Collaborating with other councils
I’m really big on opening doors and offering to support other councils, knowing that they’re doing great things as well, and we can learn from them. We’ve spent a tremendous amount of time individually with councils. They’ve heard about the awards that Devonport City Council has won. They want to go that direction. They don’t know how, and they ask Devonport, how did you do it? What can you do to help us out?
We also formed LG professionals, or Local Government Professionals Tasmania, an innovation and digital transformation special interest group. A lot of great partners are now involved in that, including AvePoint. It’s about bringing councils together so that we can learn from each other. How do we drive initiatives within our organization?

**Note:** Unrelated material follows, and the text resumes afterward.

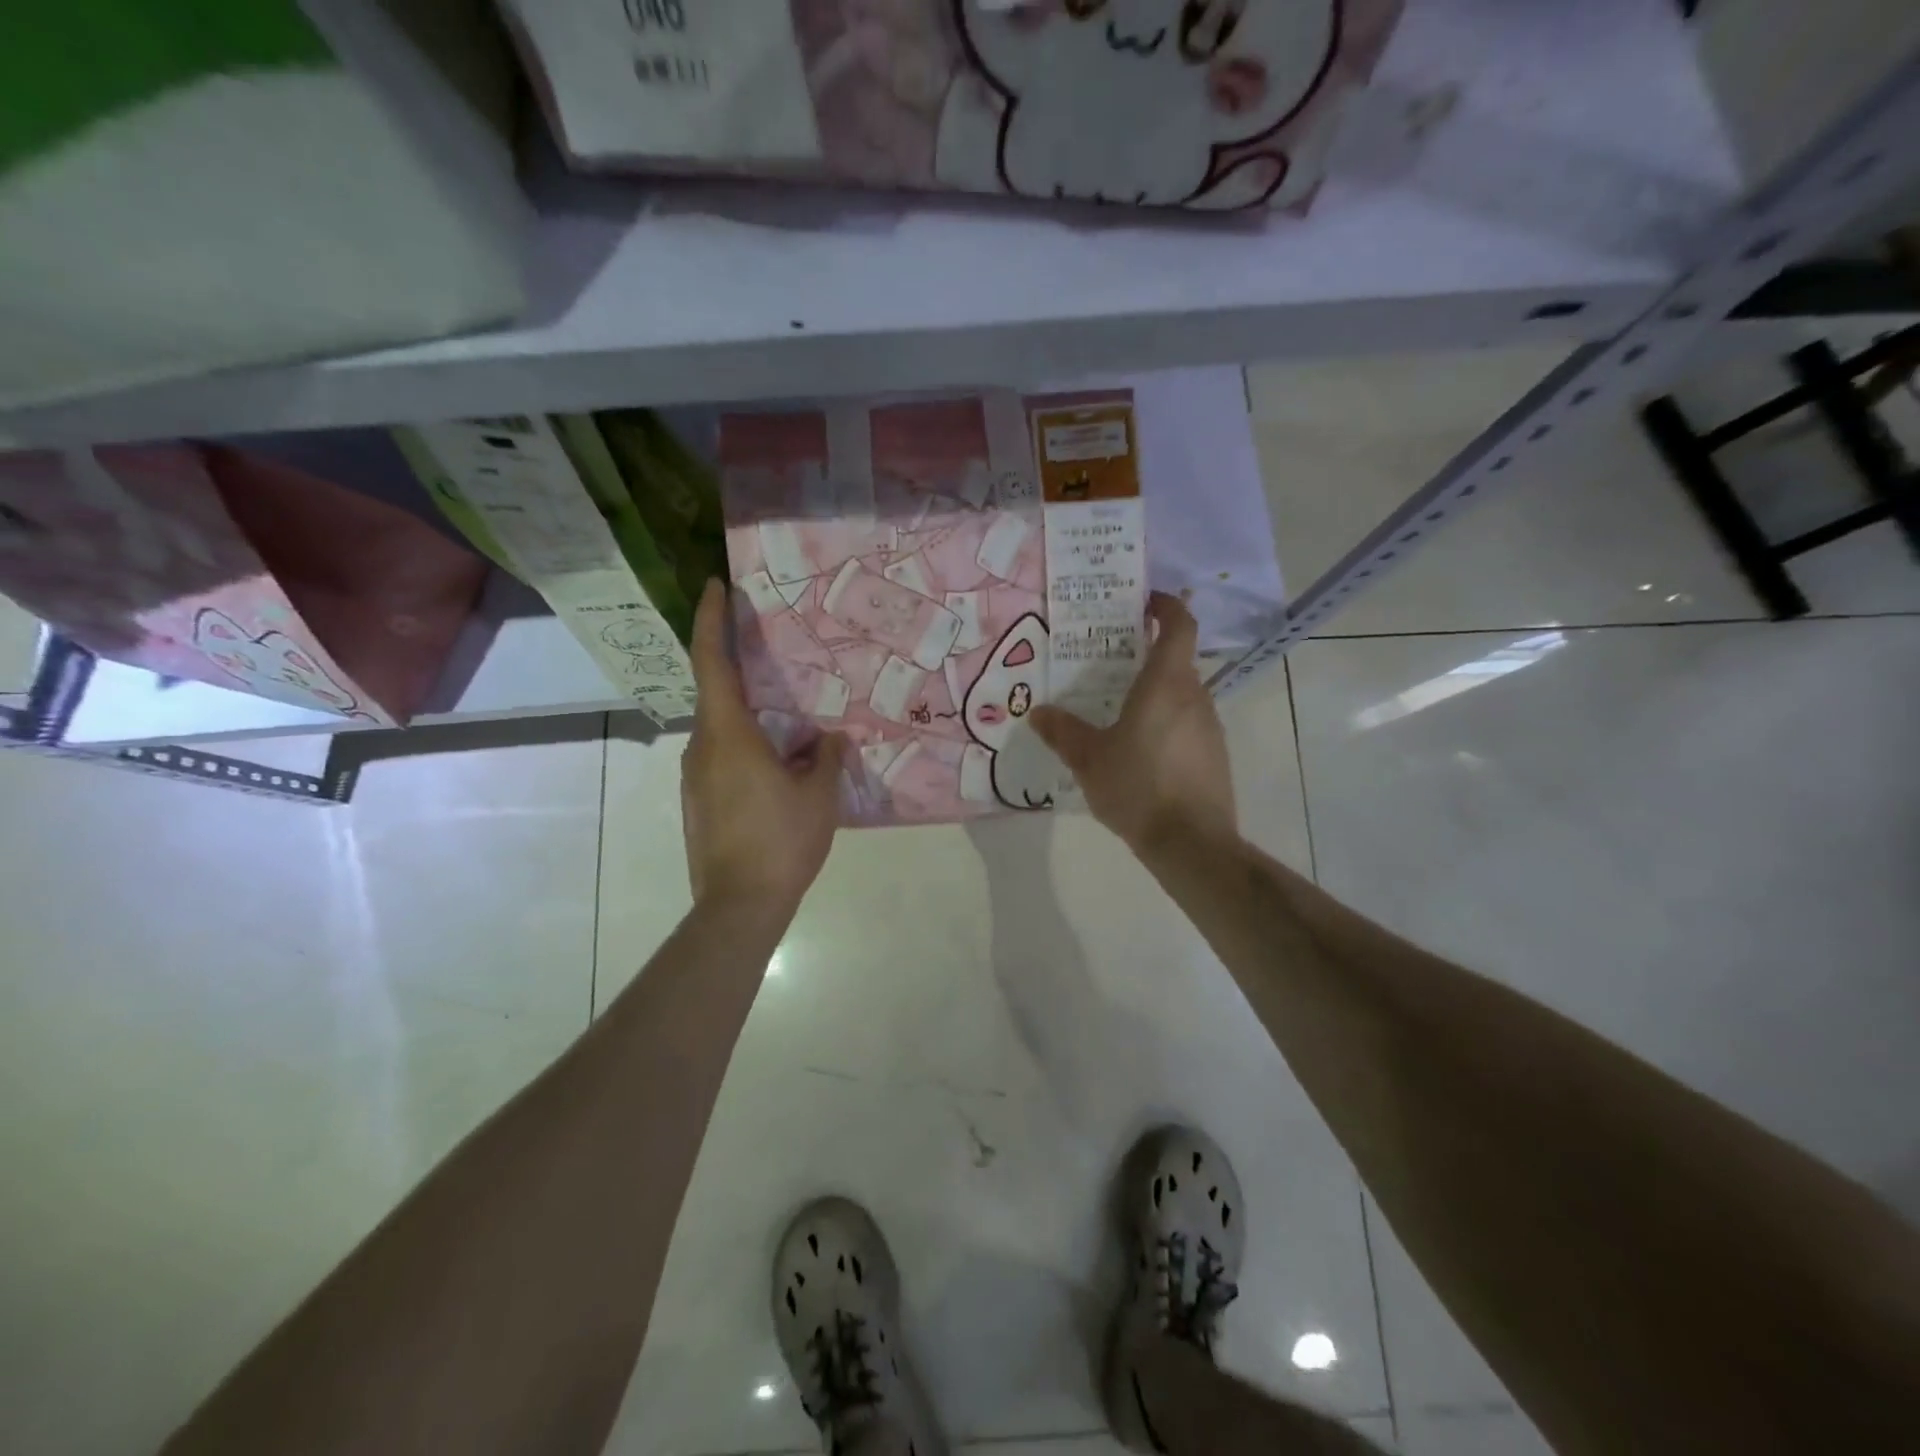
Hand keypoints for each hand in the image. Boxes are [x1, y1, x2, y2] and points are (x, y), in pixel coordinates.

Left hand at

What I found is, and I very much agree in presentations that I’ve done before, KPMG had an article in 2018 that indicated that councils have a lack of leadership skill and resources they need in order to drive that digital transformation, and all these councils are facing that same struggle. And particularly in Tasmania, it’s hard to secure the skills that you need to drive these sort of transformation.
And so really for us, it’s just about bringing these councils together to offer assistance. I’ve spent a lot of time with councils, working directly with their leadership teams, and other key staff to try and help get them onto the path of improving. And some have started, others are still trying to find their way, but they’re all willing to go that direction.
Roadblocks to change
In local government and government, they’re not having to chase anymore revenue. If you’re a citizen in our municipality, you’re paying your rates, whether you like it or not. And it’s secured revenue. Unfortunately, I think that drives a different sort of mindset. And it’s not one of focused on operating lean.
I think because government and local governments are not chasing the revenue, they’re not as incentivized to strip the waste out of their operations. If they were, they would look to improve their processes, which means that they have to invest in systems that are going to better enable those efficient processes. So again, it’s leadership skills and resources. The only way this is going to work for any council is that they need to be able to engage individuals with the right skills so that they’re going to have to commit the resources to that. And leadership is going to have to be completely behind it and deeply engaged in that change.
Make #ShiftHappen as a leader in the public sector
If I’m going to boil it down to the basics, I say that every system you have should be moved to the cloud. You don’t want to own and support technology if it’s not your core business. Move it to the cloud and that frees and unchains the employee from their desk and allows them to work anywhere, anytime to support the community and to improve their collaboration with each other. It must be full mobility to support that migration to the cloud.
And then lastly, councils are overly complex for a host of reasons, so you must simplify. So, cloud, mobile, simplify. That must be on the mind of every leader and every council. And every dollar they spend and every project they run must link back to those three things.
Today’s takeaway from Jeffrey:
“Often, organizations become very static. They tend not to drive a lot of change. But you have to build up your change muscle if you want to transition from that period of resistance to a radically transformed culture where your employees become tremendous innovators in their own right who drive change themselves.”